Händedesinfektion - wirksamer Schutz vor Infektionen

Ein Dosierspender für Desinfektionsmittel wird bedient

Die häufigsten Überträger von Krankheiten sind die eigenen Hände. Vor allem in der kalten Jahreszeit ist die Haut an den Händen hohen Belastungen ausgesetzt. Durch die Händedesinfektion werden Bakterien, Viren sowie Pilze und Hefen bekämpft und somit auch die effektivsten Reinigungsergebnisse zur Verhütung von Keimen erzielt.

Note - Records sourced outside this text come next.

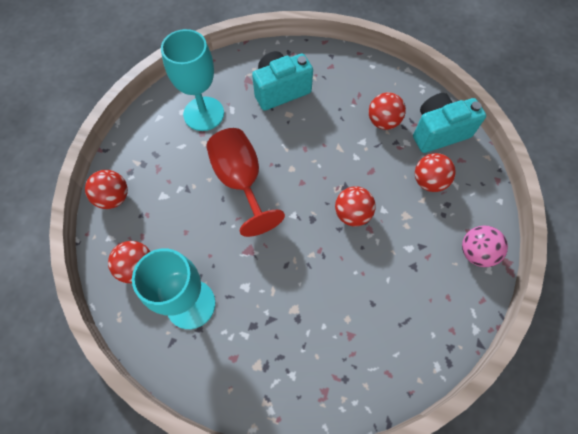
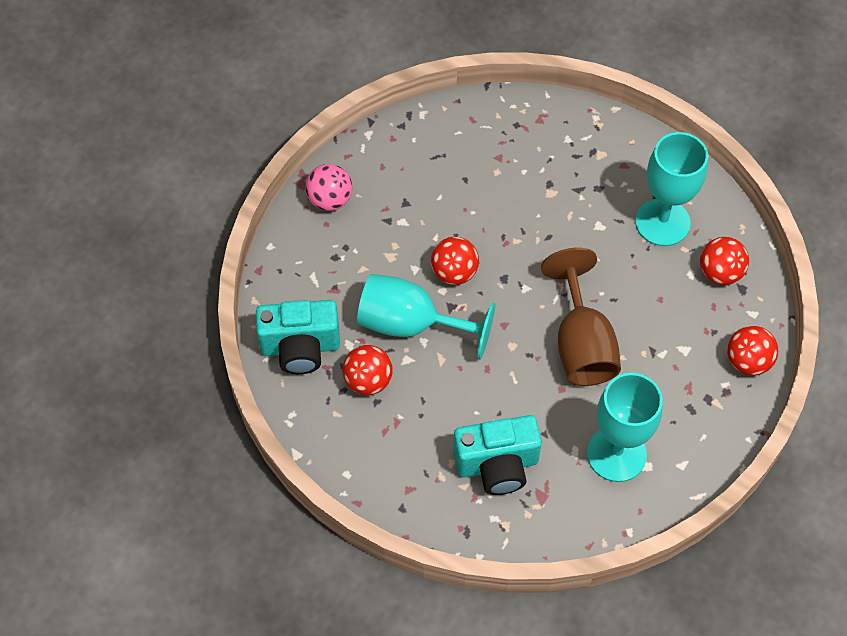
camera: 165 degrees left, 5 degrees down
red goblet [206,128,285,237] -> brown goblet [541,248,621,386]
red ball [415,153,456,192] -> none
none -> turquoise goblet [357,274,495,359]

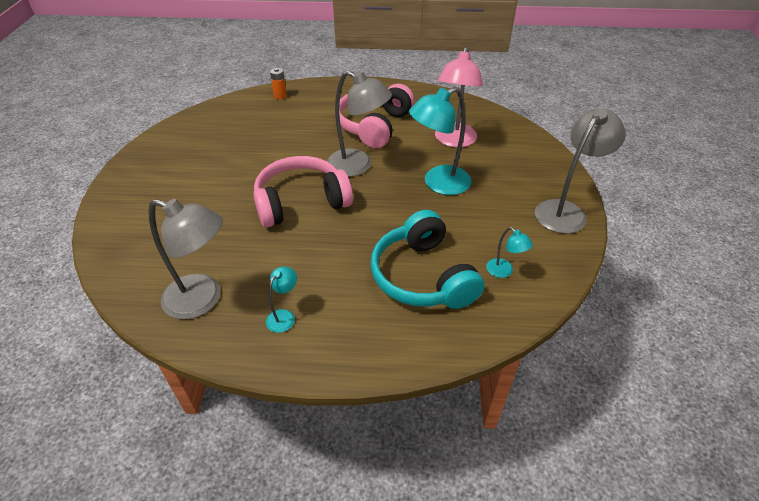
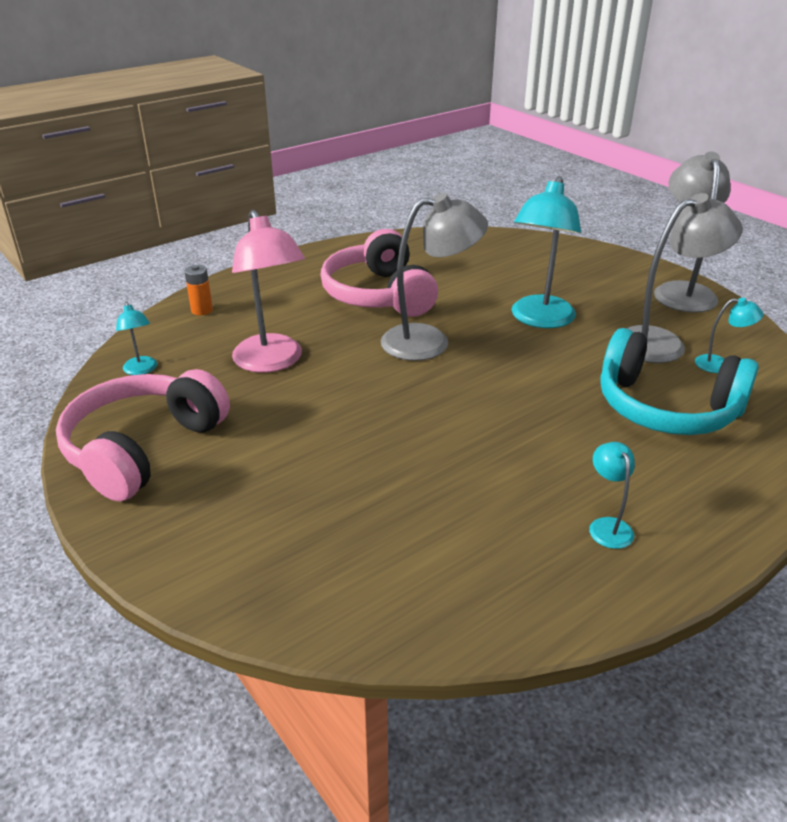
camera: 40 degrees left, 10 degrees down
grey lamp [148,199,223,319] -> grey lamp moved to [626,193,743,363]
pink headphones [253,156,353,228] -> pink headphones moved to [56,369,230,501]
pink lamp [435,46,483,147] -> pink lamp moved to [232,210,305,373]
none -> turquoise lamp [116,301,157,375]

Mit der hygienischen Händedesinfektion können Mikroorganismen abgetötet werden, welche sich vorübergehend auf der Hautflora ansiedeln. Sie übertrifft die Wirkung des sonst üblichen gewöhnlichen Händewaschens durch eine massive Reduzierung von Krankheitserregern. Normale Seife entfernt zwar den Schmutz, inaktiviert aber pathogene Keime weder sicher noch schnell genug. Durch simples Abwaschen der Hände werden Krankheitserreger zwar verteilt, jedoch nicht vollständig entfernt. In der Regel dauert gründliches Händewaschen auch deutlich länger als eine Händedesinfektion – für ein zufriedenstellendes Ergebnis müssten die Hände mehrere Minuten lang gründlich eingeseift werden. Durch häufiges Händewaschen wird die Haut zudem ausgetrocknet. Das Desinfizieren der Hände ist deutlich schonender für die Haut.

Die häufigsten nicht erfassten Bereiche der Händedesinfektion sind die Außenseiten der Hand, Daumen und Fingerkuppen sowie Handgelenke, Handflächenmulden und die Innenseiten der Finger.

Korrekte Händedesinfektion in 6 Schritten

  • ca. 3 ml in die Hohlhand geben und Handfläche auf Handfläche verreiben
  • Handfläche auf Handrücken reiben - für beide Hände im Wechsel
  • Handfläche auf Handfläche mit gespreizten, verschränkten Fingern reiben
  • Die Außenseiten der Finger mit verschränkten Fingern auf der gegenüberliegenden Handfläche reiben
  • kreisendes Reiben des rechten Daumens in der geschlossenen linken Handfläche und umgekehrt
  • kreisendes Reiben von einer zur anderen Seite mit geschlossenen Fingerkuppen in der Hohlhand (für beide Hände)

 

Eine Bilderreihe, die das korrekte Desinfizieren der Hände durch gründliches Verreiben zeigt

 

Eine Einwirkzeit von ca. 30 Sekunden sollte unbedingt eingehalten werden, damit auch hartnäckigere Keime zuverlässig abgetötet werden.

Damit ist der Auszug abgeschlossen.